37 PSK di Tamansari Positif HIV/AIDS
Tanggal: Monday, 09 January 2012
Topik: HIV/AIDS


Suara Pembaruan, 09 JAnuari 2012

[JAKARTA] Sebanyak 37 orang Pekerja Seks Komersial (PSK) yang bekerja di sejumlah tempat hiburan di Tamansari, Jakarta Barat, positif HIV/AIDS. Kasus ini ditemukan pada tahun lalu. Di Jakarta Barat, sepanjang 2010 ditemukan 327 penderita HIV. Dari jumlah tersebut kasus terbanyak ditemukan di Kecamatan Tambora sebagai kecamatan dengan penduduk terpadat se-DKI Jakarta.

Sekretaris Komisi Penanggulangan AIDS (KPA) Kota Administrasi Jakarta Barat, M Fausal Kahar menuturkan, di DKI Jakarta sejak tahun 1987 hingga Desember 2010, secara kumulatif tercatat sebanyak 8.549 penderita HIV/AIDS, dengan perincian 4.296 HIV dan 4.253 AIDS.

“Di Jakarta Barat, pada 2010 tercatat 327 penderita HIV, terbanyak di Kecamatan Tambora yakni 109 penderita, dan paling sedikit di Kecamatan Kebon Jeruk, 9 penderita. Selain itu tercatat 592 ODHA di Jakarta Barat, sebanyak 177 di antaranya di Kecamatan Tambora. Orang yang berpotensi terinfeksi karena pemakaian jarum suntik secara bergantian mencapai 5.675 orang,” paparnya saat sosialisasi program pencegahan penyakit Human Immunodeficiency Virus/Acquired Immuno Deficiency Syndrome (HIV/AIDS) tingkat kelurahan, di rumah ketua RW 03 Kelurahan Duri Kosambi Kecamatan Cengkareng, akhir pekan lalu.

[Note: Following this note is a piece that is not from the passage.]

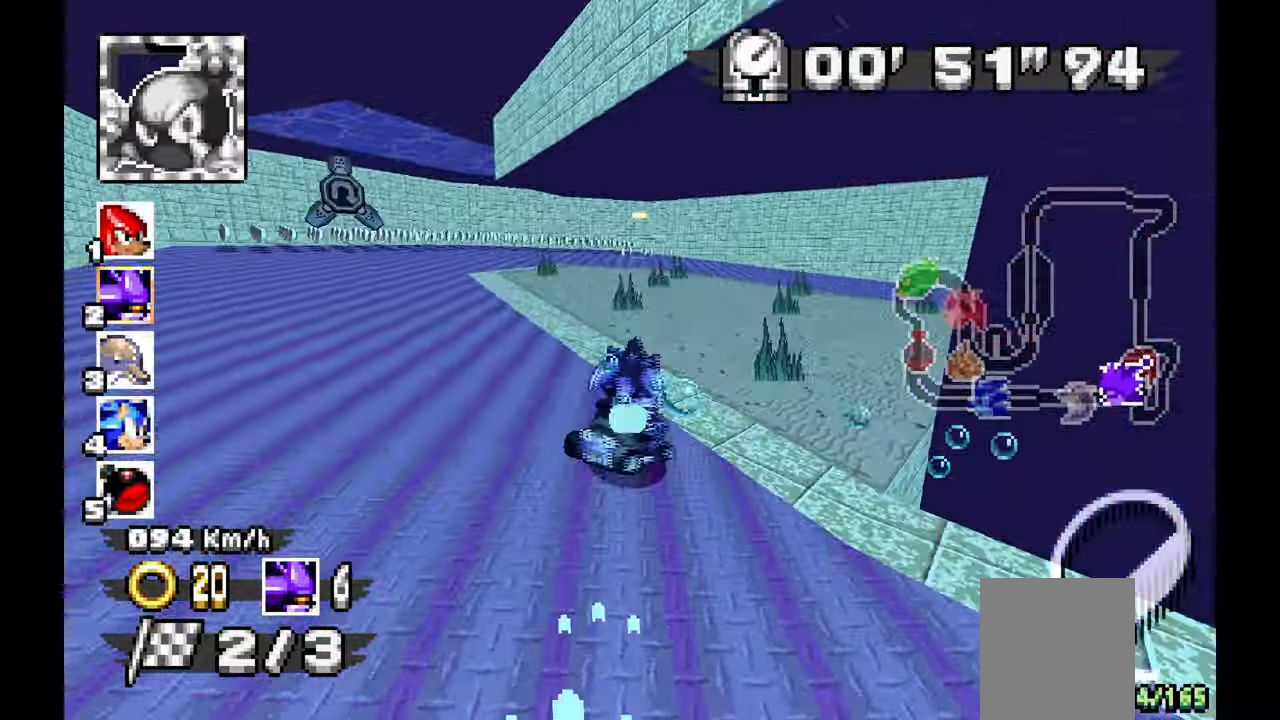
{"dt_ms": 500, "buttons": ["A"], "left_stick": "right", "events": [[67, "A", "up"], [433, "A", "down"]]}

Menurut Fausal, pada 2011 ditemukan 37 penderita positif HIV/AIDS di Kecamatan Tamansari. Seluruhnya penderita merupakan PSK dan masih aktif melakukan aktifitasnya di sejumlah tempat hiburan yang tersebar di Tamansari, Jakarta Barat.

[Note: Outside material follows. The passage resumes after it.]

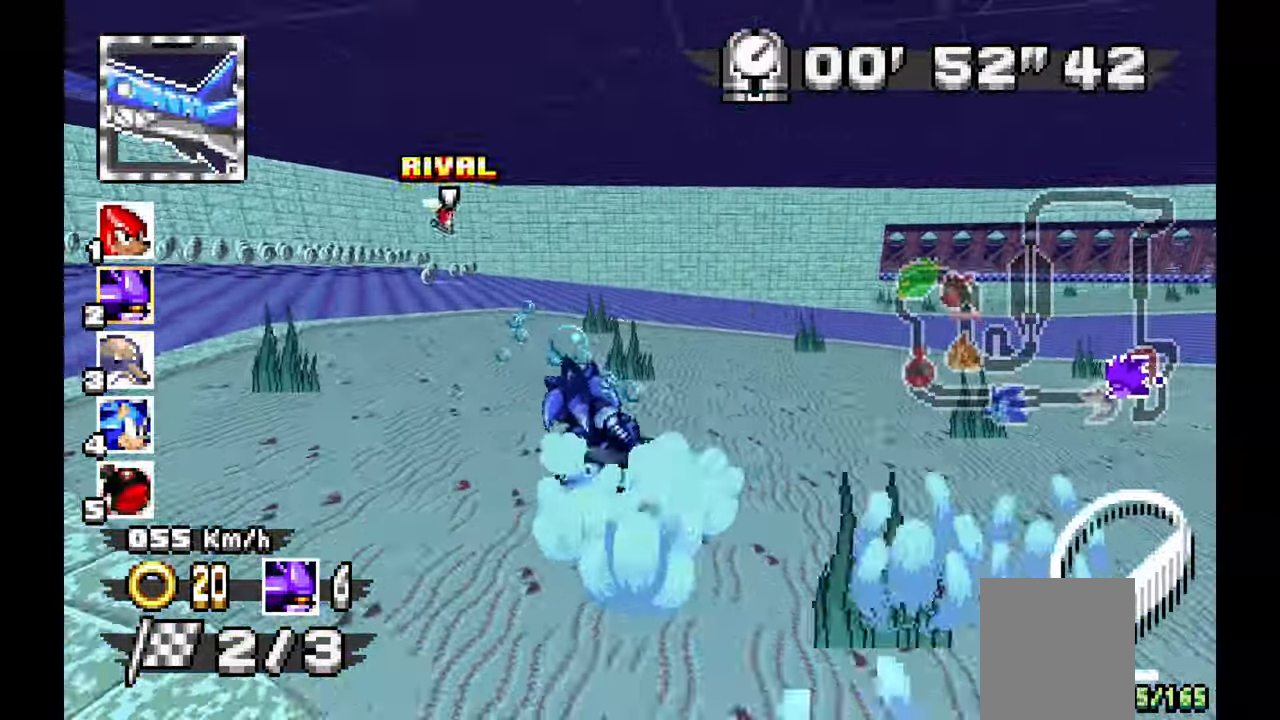
{"dt_ms": 500, "buttons": ["A"], "left_stick": "right", "events": []}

Dipaparkan, tanda-tanda orang terkena HIV/AIDS stadium 1 antara lain ada benjolan di belakang telinga, stadium 2 terlihat pada kulit terkena herpes ada bintik-bintik dan terserang batuk terus-menerus.

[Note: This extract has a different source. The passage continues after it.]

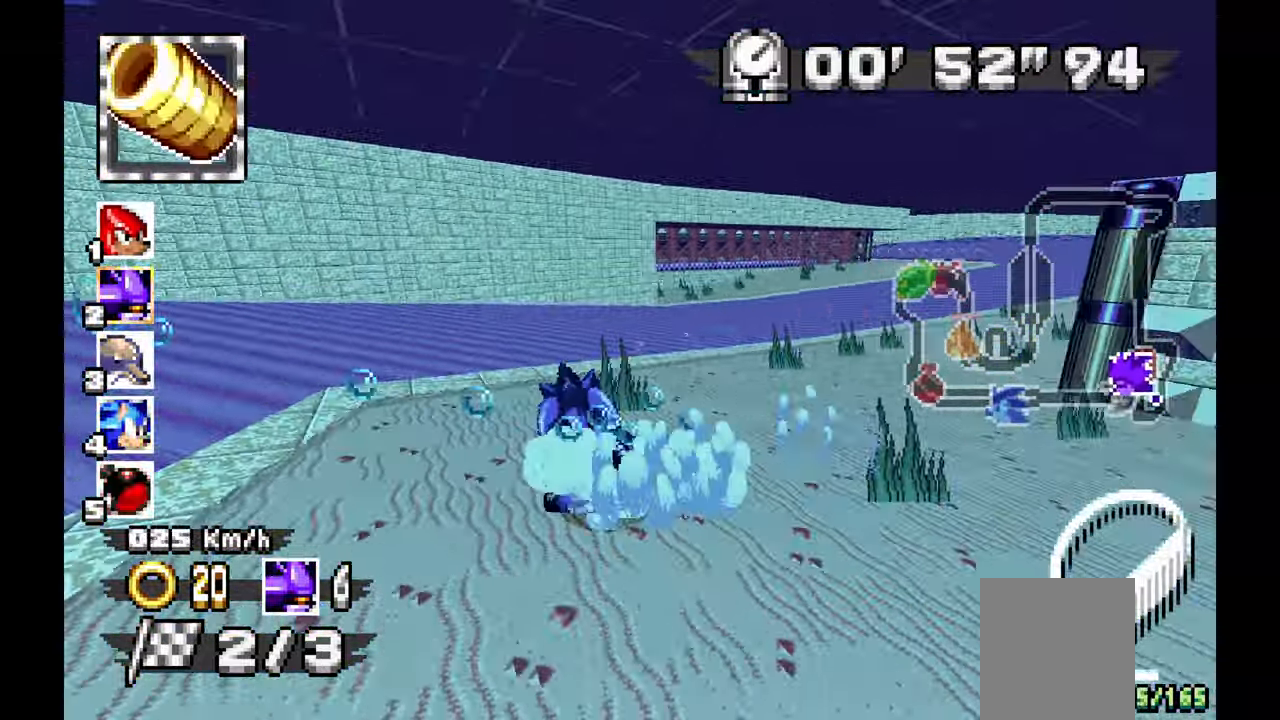
{"dt_ms": 500, "buttons": ["A"], "left_stick": "left", "events": [[233, "left_stick", "left"]]}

Selanjutnya pada stadium 3 terlihat tubuh penderita semakin kurus, dan pada stadium 4 penderita sudah terserang berbagai macam penyakit seperti paru-paru, demam, dan lainnya

Wakil Wali Kota Jakarta Barat, H Sukarno, selaku ketua pelaksana KPA Jakarta Barat, menjelaskan sosialisasi bahaya HIV/AIDS dilakukan untuk memberikan pemahaman kepada masyarakat mengenai penyakit tersebut. “Pemahaman ini kita berikan kepada semua masyarakat agar tidak terjebak dalam lingkaran rawan, seperti penggunaan narkoba, seks bebas serta perubahan gaya hidup masa kini yang menjurus pada penyakit berbahaya tersebut,” ujarnya.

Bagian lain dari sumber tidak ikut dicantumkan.